Her şeyden önce bazı kişiler kendi bedenlerine iyi baksalar da ellerinin yaşlarını gizlemesini engelleyemezler.
Ancak Osmos prensibine göre daha sulu bir madde, daha yoğun katı bir maddenin içine girdiğinde su geçirmektedir.
Ama bunu elimizin su içerisine girmesi şeklinde uyarladığımızda olay daha net bir şekilde anlaşılmaktadır.
Derinin içine geçen su deriyi şişirmektedir.
Bu şişme olayı sonucunda deri büzülerek yüzeyini genişletmektedir.
Mesela suda uzun süre kaldığında parmakların buruşma nedeninin derinin süngerimsi özelliğinden değil,
ıslak nesneleri daha iyi kavrayabilmek için olduğu belirlendi.
İngiltere’deki Newcastle Üniversitesi’nden bilim adamlarının araştırması buruşmuş parmakların ıslak durumlarda daha iyi kavrama sağladığını göstermiştir.
Ayrıca ellerimiz bizim aynamızdır.
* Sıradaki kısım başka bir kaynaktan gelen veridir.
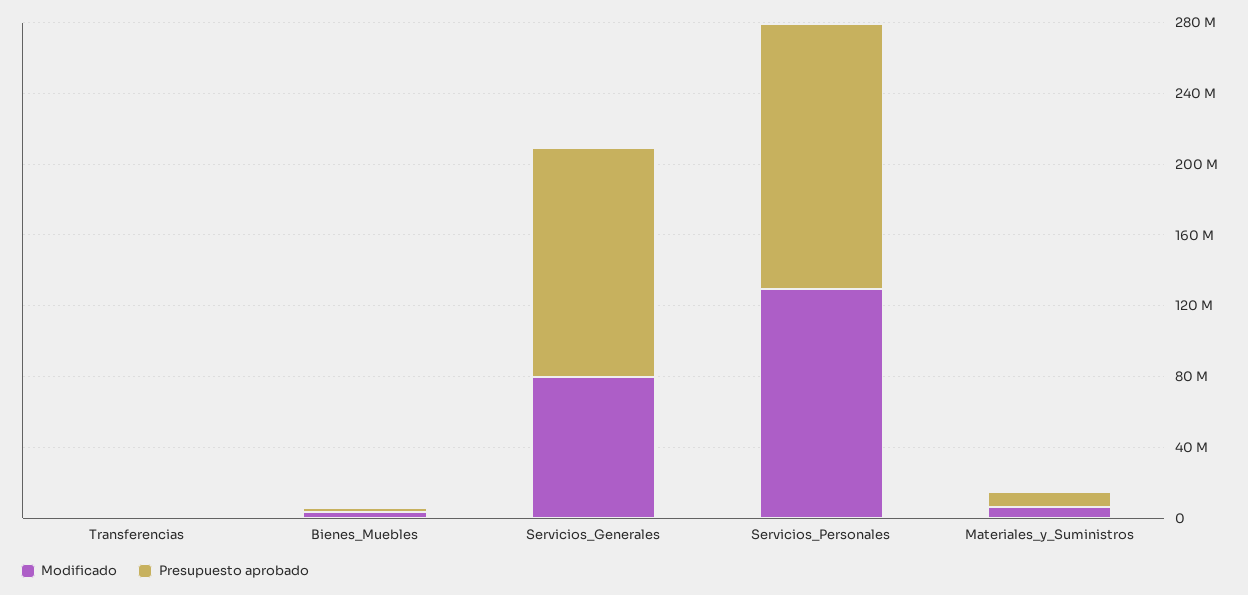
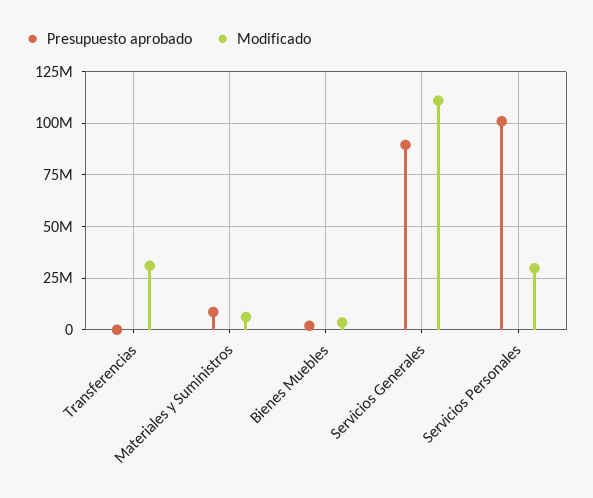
Modificado, Transferencias: 0 -> 30000000
Modificado, Servicios_Generales: 80000000 -> 110000000
Presupuesto aprobado, Servicios_Generales: 130000000 -> 90000000
Modificado, Servicios_Personales: 130000000 -> 30000000
Presupuesto aprobado, Servicios_Personales: 150000000 -> 100000000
Sağlıklı Bir Cilt İçin
Eller birçok şeyi anlatmaktadır.
Bundan yola çıkarak ressam Alberecht Dürer’in dua eden resminden size biraz bahsedeceğim.
Hikaye hakkında ayrıca https://en.wikipedia.org/ sayfasından okumanızı önerebilirim.
Eller ve Resmi
Her şeyden önce bu resmi çizen Albrecht Dürer isimli 1471- 1528 yılları arasında yaşamış bir ressamdır.
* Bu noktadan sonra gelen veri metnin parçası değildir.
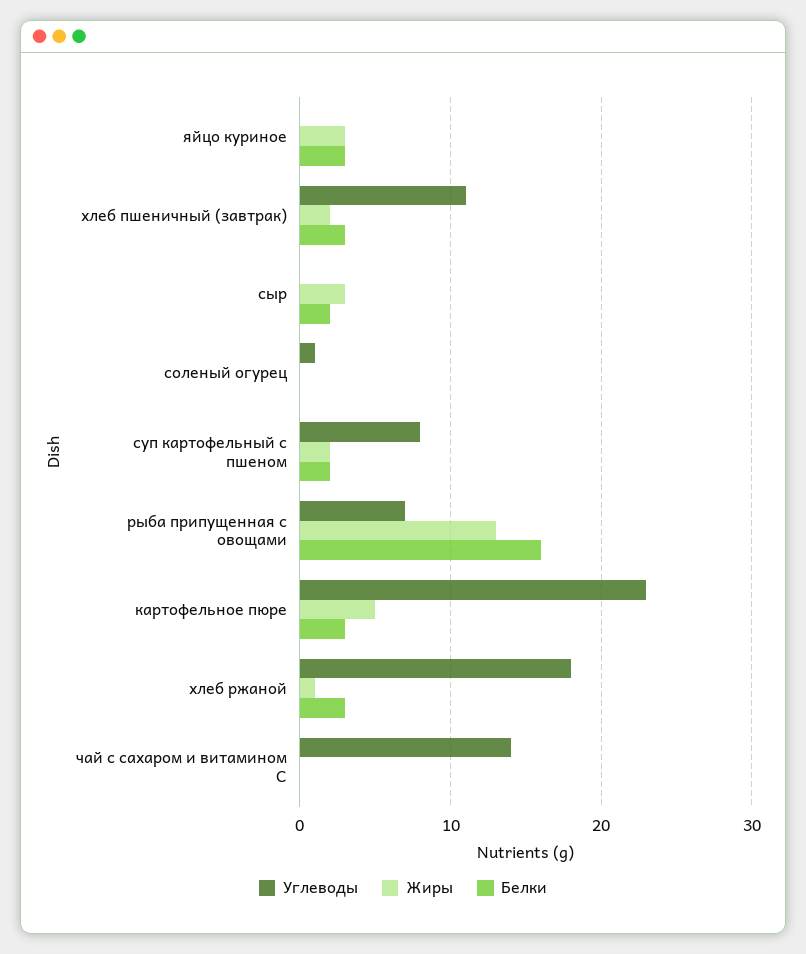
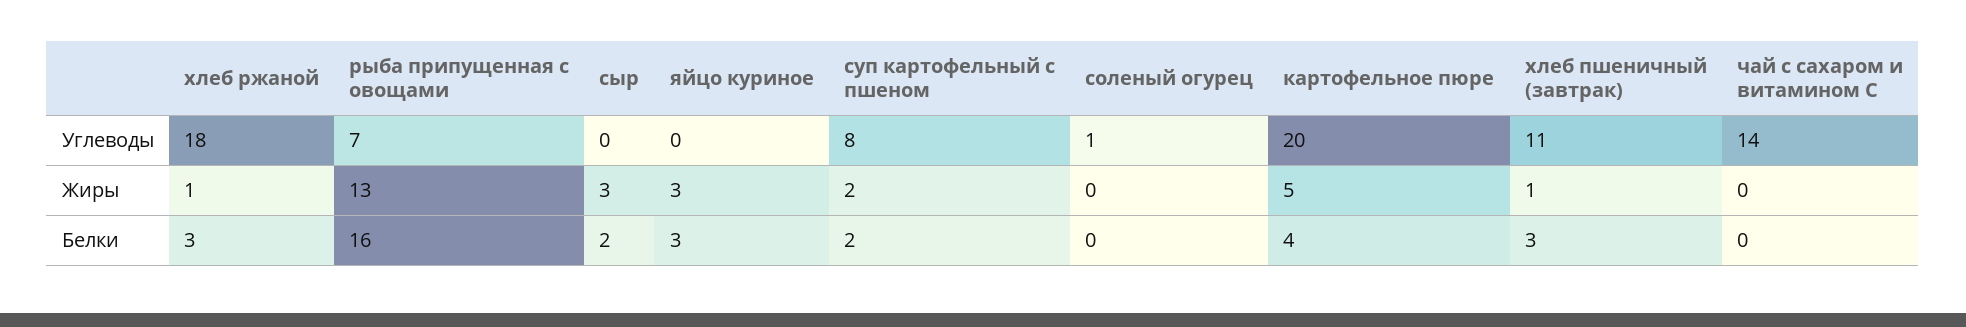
Жиры, хлеб пшеничный (завтрак): 2 -> 1
Углеводы, картофельное пюре: 23 -> 20
Белки, картофельное пюре: 3 -> 4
18 çocuklu bir ailenin resimle ilgilenen 2 erkek çocuğundan birsidir.
Ancak iki kardeşin de resme karşı olağanüstü bir ilgileri ve yetenekleri vardır.
Ama her ikisi de sanat okuluna gidip büyük bir ressam olma hayali kurmuşlardır.
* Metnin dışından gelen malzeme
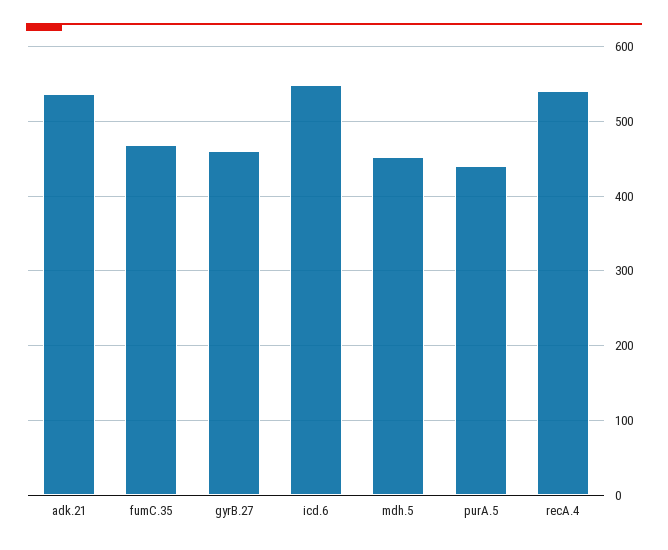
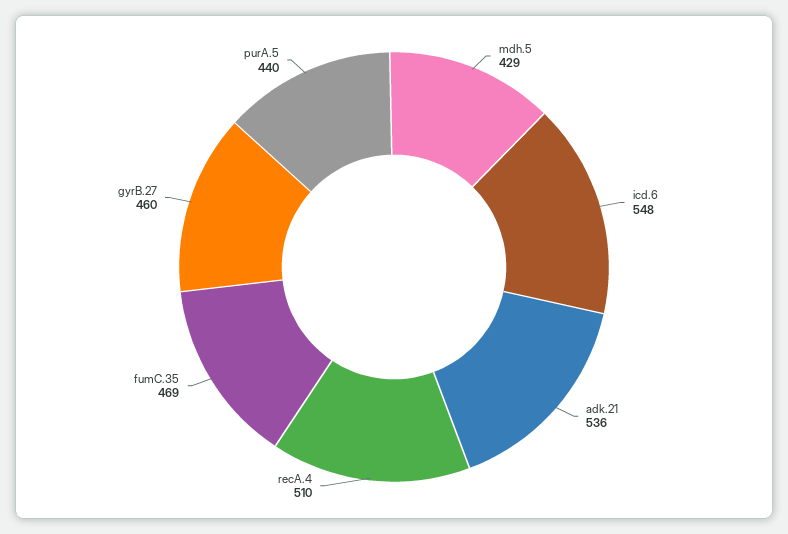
mdh.5: 450 -> 429
recA.4: 540 -> 510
Sonuçta aile ise bu durum karşısında çaresizdir.
Madencilik yaparak geçinmeye çalışmaktadırlar ve karınlarını zor doyura bilmektelerdir.
Ayrıca bu durum karşısında iki kardeş kendi aralarında kura çekmeye ve kazananın sanat okuluna gitmesi, geride
kalanın daha çok çalışıp diğer kardeşi okutması yönünde bir karar alırlar.
Ancak Albert ve Albrecht arasındaki bu kura da okula giden dönüşte diğer kardeşi okuması için okula
gönderecek ve kendisi de madende çalışacaktır.
Sonuçta kurayı kazanan Albrecht okula gider ve bütün öğretim görevlilerini kendine hayran bırakarak çok büyük
başarılar elde etmiştir.
Fakat okulu birincilikle bitirdiğinde yöredeki bütün okullarda ismi bilinmektedir.
Eve büyük bir gururla dönmüştür.
Ailesi Albrecht onuruna güzel bir yemek vermiştir.
Kendisini öven konuşmalardan sonra Albrecht söz alır ve kendisine bu başarıları yaşatan kardeşine teşekkür etmiştir.
Sonuçta şimdi sıranın kardeşinde olduğunu ve okumaya göndereceği kardeşi için madende çalışmaktan büyük
gurur duyacağını söylemiştir.
Ama kardeşinin yanıtı ise; “İmkansız sevgili kardeşim” şeklinde olmuştur.
Sonrasında ise ;”Seni okulda okutabilmek için çalıştığım senelerdebütün parmaklarım madende defalarca kırıldı ve değil kalem tutmak senin şerefine şu şarap kadehini bile zor tutuyorum” demiştir.
Sonuçta kardeşinin durumuna hakikaten üzülen Albrecht ise kendisini dünyanın en ünlü ressamları arasına sokan
o ellerin, kardeşinin ellerinin resmini çizmiştir.
Aşağıda gördüğünüz bütün dünyanın bildiği, ismi ‘Hands’ (Eller) olan resim
Albrecht Dürer’in kardeşinin elleridir.
Sonuçta eller her şeyi anlatmıyor mu?